What if I require some special accommodations or have dietary restrictions?
While you are asked to note specific food restrictions on your registration application, if there are any additional food or medical concerns we should be aware of please let us know of these in advance so we may assist you.
Continuing Education Credit Fees
|Psychologists, Psychotherapists (LCSW, MFT, LPC), Substance Abuse Counselors||$75|
Partial payments are acceptable; however a non-refundable minimum deposit of $300 USD is due upon registration.
Please be aware that the early-bird rate is available for all participants who register and pay their balance in full by the early-bird deadline (see registration information above). All early-bird rate participants who have a remaining balance on or after the early-bird deadline will have their fees automatically adjusted to the General Session Rate.

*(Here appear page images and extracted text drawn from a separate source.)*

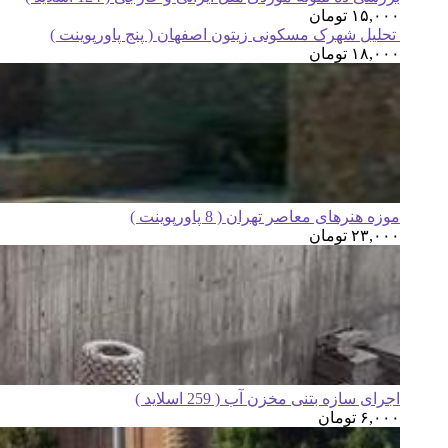
۱۵,۰۰۰
تومان
تحلیل شهرک مسکونی زیتون اصفهان ( پنج پاورپوینت )
۱۸,۰۰۰
تومان
موزه هنرهای معاصر تهران ( 8 پاورپوینت )
۲۳,۰۰۰
تومان
اجرای سازه بتنی مخزن آب ( 259 اسلاید )
۶,۰۰۰
تومان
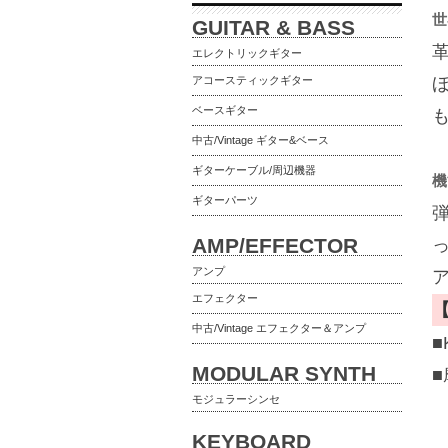
世
GUITAR & BASS
エレクトリックギター
アコースティックギター
ベースギター
中古/Vintage ギター&ベース
ギターケーブル/周辺機器
機
ギターパーツ
AMP/EFFECTOR
アンプ
エフェクター
中古/Vintage エフェクター＆アンプ
■
MODULAR SYNTH
モジュラーシンセ
KEYBOARD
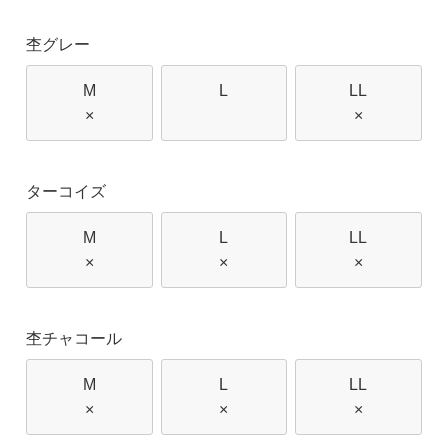
杢グレー
M
L
LL
×
×
ターコイズ
M
L
LL
×
×
×
杢チャコール
M
L
LL
×
×
×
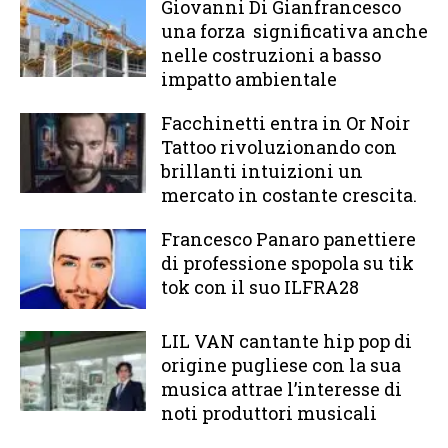
Giovanni Di Gianfrancesco
una forza significativa anche
nelle costruzioni a basso
impatto ambientale
Facchinetti entra in Or Noir
Tattoo rivoluzionando con
brillanti intuizioni un
mercato in costante crescita.
Francesco Panaro panettiere
di professione spopola su tik
tok con il suo ILFRA28
LIL VAN cantante hip pop di
origine pugliese con la sua
musica attrae l’interesse di
noti produttori musicali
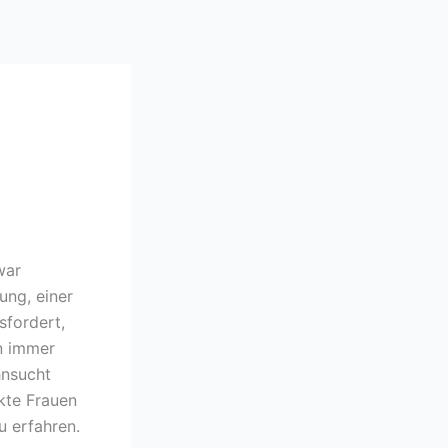
war
ung, einer
sfordert,
on immer
hnsucht
kte Frauen
u erfahren.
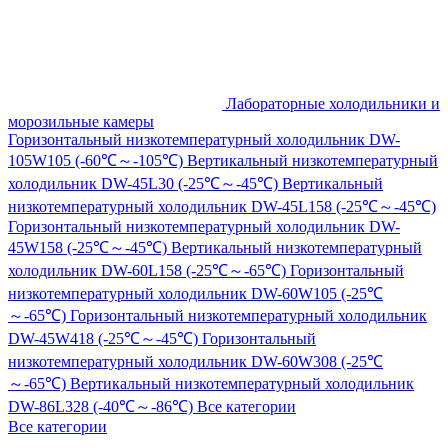
Лабораторные холодильники и
морозильные камеры
Горизонтальный низкотемпературный холодильник DW-
105W105 (-60℃～-105℃)
Вертикальный низкотемпературный
холодильник DW-45L30 (-25℃～-45℃)
Вертикальный
низкотемпературный холодильник DW-45L158 (-25℃～-45℃)
Горизонтальный низкотемпературный холодильник DW-
45W158 (-25℃～-45℃)
Вертикальный низкотемпературный
холодильник DW-60L158 (-25℃～-65℃)
Горизонтальный
низкотемпературный холодильник DW-60W105 (-25℃
～-65℃)
Горизонтальный низкотемпературный холодильник
DW-45W418 (-25℃～-45℃)
Горизонтальный
низкотемпературный холодильник DW-60W308 (-25℃
～-65℃)
Вертикальный низкотемпературный холодильник
DW-86L328 (-40℃～-86℃)
Все категории
Все категории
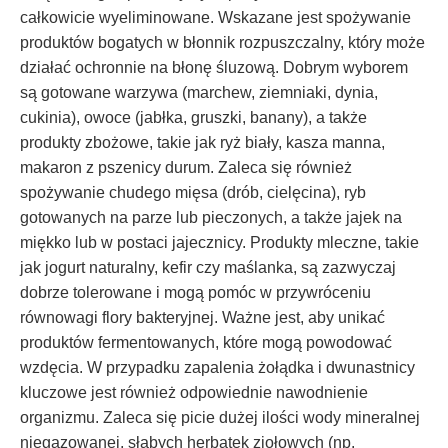
całkowicie wyeliminowane. Wskazane jest spożywanie
produktów bogatych w błonnik rozpuszczalny, który może
działać ochronnie na błonę śluzową. Dobrym wyborem
są gotowane warzywa (marchew, ziemniaki, dynia,
cukinia), owoce (jabłka, gruszki, banany), a także
produkty zbożowe, takie jak ryż biały, kasza manna,
makaron z pszenicy durum. Zaleca się również
spożywanie chudego mięsa (drób, cielęcina), ryb
gotowanych na parze lub pieczonych, a także jajek na
miękko lub w postaci jajecznicy. Produkty mleczne, takie
jak jogurt naturalny, kefir czy maślanka, są zazwyczaj
dobrze tolerowane i mogą pomóc w przywróceniu
równowagi flory bakteryjnej. Ważne jest, aby unikać
produktów fermentowanych, które mogą powodować
wzdęcia. W przypadku zapalenia żołądka i dwunastnicy
kluczowe jest również odpowiednie nawodnienie
organizmu. Zaleca się picie dużej ilości wody mineralnej
niegazowanej, słabych herbatek ziołowych (np.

All remaining balances must be paid in full 30 days prior to the start of the training or your registration will be cancelled for non-payment and you will not be permitted to attend.
A refund (minus your $300 non-refundable deposit) will be made for cancellations submitted in writing 30 days prior to the training. No refunds will be allowed after that date.
In the unlikely event that the course is cancelled, UC San Diego Center for Mindfulness is responsible only for a full refund of the registration fee and not for transportation, hotel accommodations or any miscellaneous expenses.
During the registration process, you will be required to fill out an online application form. Should your qualifications not be accepted for admittance, a full refund will be granted.